D'après le professeur Redouane Mekacher, ancien président de la commission nationale de la lutte antidopage "les règlements internationaux sont fondés sur le principe de l'entière responsabilité endossée par l'athlète concernant n'importe quelle substance illicite ingérée" a-t-il rappelé, avant de souligner que "le fait d'ignorer ses lois, ou d'agir de manière purement involontaire, ne changera rien à la sévérité de la sanction, d'où la nécessité de sensibiliser les athlètes de manière continue, pour éviter qu'ils ne tombent dans l'irréparable".
Redounae Mekacher a affirmé que la lutte antidopage représente un des plus gros défis auquel est confronté le sport mondial actuellement, surtout par rapport au danger qu'il représente sur la santé des athlètes.
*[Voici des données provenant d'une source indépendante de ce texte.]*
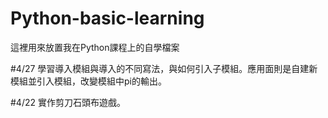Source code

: # Python-basic-learning
這裡用來放置我在Python課程上的自學檔案

#4/27 學習導入模組與導入的不同寫法，與如何引入子模組。應用面則是自建新模組並引入模組，改變模組中pi的輸出。

#4/22 實作剪刀石頭布遊戲。
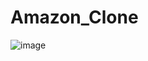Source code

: # Amazon_Clone
![image](https://github.com/ayub001/Amazon_Clone/assets/110375046/61b6ce80-953c-4a50-a29f-58abb7a38df6)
Un avis appuyé par le Docteur Mourad Aït Tahar, d'après lequel "la consommation de drogue et autres substances illicites représente un réel danger sur la santé des athlètes, particulièrement en ce qui concerne le cœur, l'équilibre hormonal et le système nerveux, sans oublier le fait qu'elle est en totale contradiction avec l'éthique sportive".
De son côté, la doctoresse Karima Hadj-Arab, psychologue au comité olympique et sportif algérien (COA), a abordé la question sous un autre angle, en évoquant les exigences du sport de haut niveau et l'obligation de résultat comme un facteur non négligeable dans ce fléau, car certains athlètes se voient obligés de recourir à la pratique du dopage pour pouvoir répondre aux attentes.
Elle a insisté sur la nécessité d'assurer "un accompagnement psychologique continue aux athlètes, pas seulement pendant la compétition officielle, mais tout au long de leurs différentes phases préparatoires, pour éviter tout risque de dérapage". Elle a plaidé également pour un "travail de base", destiné à inculquer les valeurs d'intégrité sportive et de fair- play dès le plus jeune âge.
Pour sa part, le cycliste international algérien Azzedine Lagab s'est basé sur sa longue expérience sur le terrain pour évoquer lutte antidopage, affirmant que la sensibilisation, la discipline et le respect des valeurs sportives constituent la première ligne de défense contre ce fléau. D'après lui
"l'athlète est d'abord tenu d'être un exemple, aussi bien sur les aires de compétition qu'en dehors".